Burma may have embarked on significant economic reforms in 2012 to make it a more investor-friendly place, but it has entered 2013 ranked in a global survey as an “extreme risk” for foreign companies doing business in the country.
Maplecroft’s “Political Risk Atlas 2013” assesses the dangers to investors of their businesses being seized by state authorities and ranks countries according to the level of political violence and other destabilizing factors.
Even though this survey was completed before the onset of the new intensive fighting in Kachin State—raising questions about the Naypyidaw government’s control of the army—Burma still ranks fifth in Maplecroft’s “extreme risk” countries for political violence risks. It shares the world’s worst top-10 slot with Somalia, Congo, Sudan, Afghanistan, Iraq, Libya, Central African Republic, Syria and Yemen.
“Political violence forms a key pillar of dynamic risk and constitutes a major destabilizing influence on the investment climate of affected countries,” say business risk analysts Maplecroft of Britain.
Burma is placed 9th most risky in a separate Maplecroft survey of 197 countries and the likelihood of state expropriation of private business.
“Despite the notable political and economic reforms currently underway in the country, this score reflects [Burma’s] historic poor performance in terms of the respect for property rights and previous incidents of nationalization, with no compensation paid in many cases,” Maplecroft’s senior political risk analyst Charlotte Ingham told The Irrawaddy in an email interview on Jan. 14.
“Although the country is now keen to attract foreign investment and thus is deemed far less likely to expropriate private property from foreign investors, there is still significant uncertainty surrounding the regulatory environment.”
However, Ingham said the passing of a new Foreign Direct Investment Law last November “has clarified several regulatory aspects for investors, notably in terms of production sharing contracts for energy companies, which should serve to improve [Burma’s] score in the medium term.”
And Maplecroft believes that the risk of resources nationalism—the wholesale takeover by the state of natural resources such as gas, oil, coal, gems and other minerals—has been reduced over the past year.
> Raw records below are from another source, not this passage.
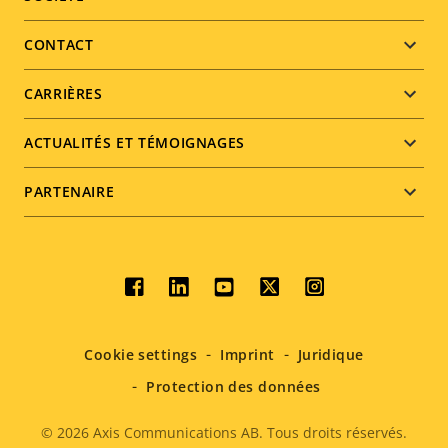
Footer
menu
CONTACT
CARRIÈRES
ACTUALITÉS ET TÉMOIGNAGES
PARTENAIRE
Social
menu
Cookie settings
Imprint
Juridique
Protection des données
© 2026
Axis Communications AB. Tous droits réservés.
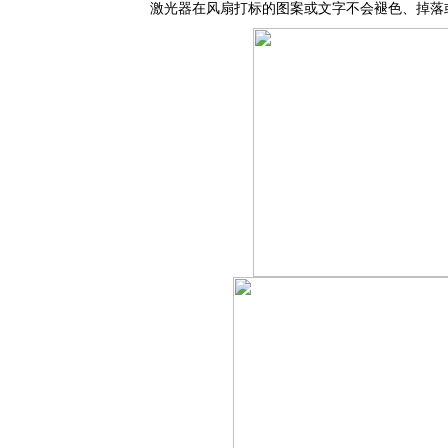
激光器在风扇打标的图案或文字不会褪色、掉落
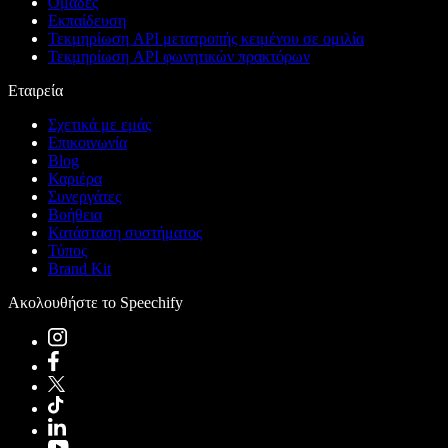
Ομάδες
Εκπαίδευση
Τεκμηρίωση API μετατροπής κειμένου σε ομιλία
Τεκμηρίωση API φωνητικών πρακτόρων
Εταιρεία
Σχετικά με εμάς
Επικοινωνία
Blog
Καριέρα
Συνεργάτες
Βοήθεια
Κατάσταση συστήματος
Τύπος
Brand Kit
Ακολουθήστε το Speechify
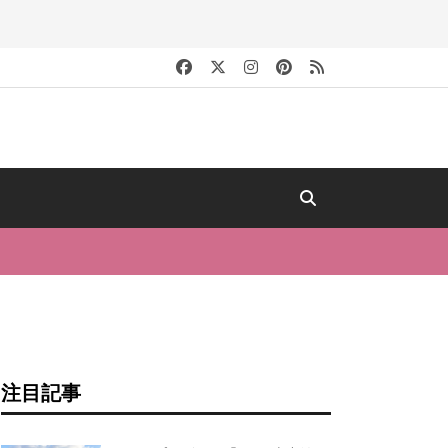
キ
注目記事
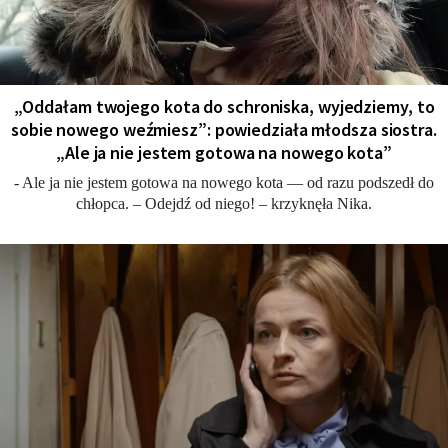
„Oddałam twojego kota do schroniska, wyjedziemy, to
sobie nowego weźmiesz”: powiedziała młodsza siostra.
„Ale ja nie jestem gotowa na nowego kota”
- Ale ja nie jestem gotowa na nowego kota — od razu podszedł do
chłopca. – Odejdź od niego! – krzyknęła Nika.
“The country is eager to attract investment and is wholly reliant on foreign technological capacity and financial resources to extract its natural resources,” Ingham told The Irrawaddy. “Barring the likely imposition of Domestic Market Obligations in the energy sector, which obliges companies to meet domestic demand before they are allowed to export oil or gas, it is unlikely that the government will deter investors with overt examples of resource nationalism or expropriations.”
But Maplecroft warns that the continued involvement of the state-owned former military regime-linked Myanmar Oil and Gas Enterprise (MOGE) in all exploration projects poses a hazard for investment. The failure to reform MOGE has been repeatedly criticized at home and abroad, and is considered in international industry circles to be the chief reason why major global oil companies have not yet entered Burma, especially those based in the United States.
“Further, the Foreign Investment Law has left the discretionary powers of the Myanmar Investment Commission, staffed by bureaucrats close to the military, unchanged,” Ingham told The Irrawaddy. “As a result, the government will continue to exert significant influence over natural resource production for the foreseeable future.
“The government is also likely to exert pressure on investors in the extractive industries to seek a greater share of revenue, or place stipulations on local content, particularly with regard to the employment of local workers and the purchase of locally manufactured goods for production. Indeed, present law stipulates that local workers must be given preference and that locally manufactured machinery must be used where possible, although a lack of human capital and the poor quality of locally manufactured goods will likely restrict the feasibility of imposing such conditions.”
The absence of an independent legal structure also heightens Burma’s risk status, and currently foreign investors are not protected by international treaties.
Burma has not yet signed up to the International Center for the Settlement of Investment Disputes or the New York Convention.
With the Burmese army seemingly unable to deal with the ethnic violence in Arakan but prepared to wage all-out war in Kachin State, Burma “faces crucial tests of its international credibility” this year, says Parag Khanna, a senior fellow at the Singapore Institute of International Affairs and a researcher with the New America Foundation.
“The military’s power is still pervasive, placing it somewhere on the spectrum between Indonesia, where military influence has been rolled back, and Pakistan, where the military still dominates,” Khanna said in a study report on Burma this month. “On the streets, it’s often difficult to know who is in charge.”
This year, Burma will host the World Economic Forum in June and the Southeast Asian Games in December. In 2014 it takes over the rotating chairmanship of the Association of Southeast Asian Nations.
Although most of Burma’s extreme risk bedfellows in the Maplecroft 2013 Atlas are in Africa or the Middle East, two of its neighbors are surprisingly named as posing similar-level risks from terrorism. Thailand and India are listed among 18 countries facing an “increasing trend for terrorism across some of the most promising growth economies.”
“While the potential economic gains from operating in these countries is still high enough to attract investors, the steps required to mitigate threats to employees, assets and supply chains is increasing the costs for business, including for insurance,” says Maplecroft.
Thailand is increasingly a major investor in Burma.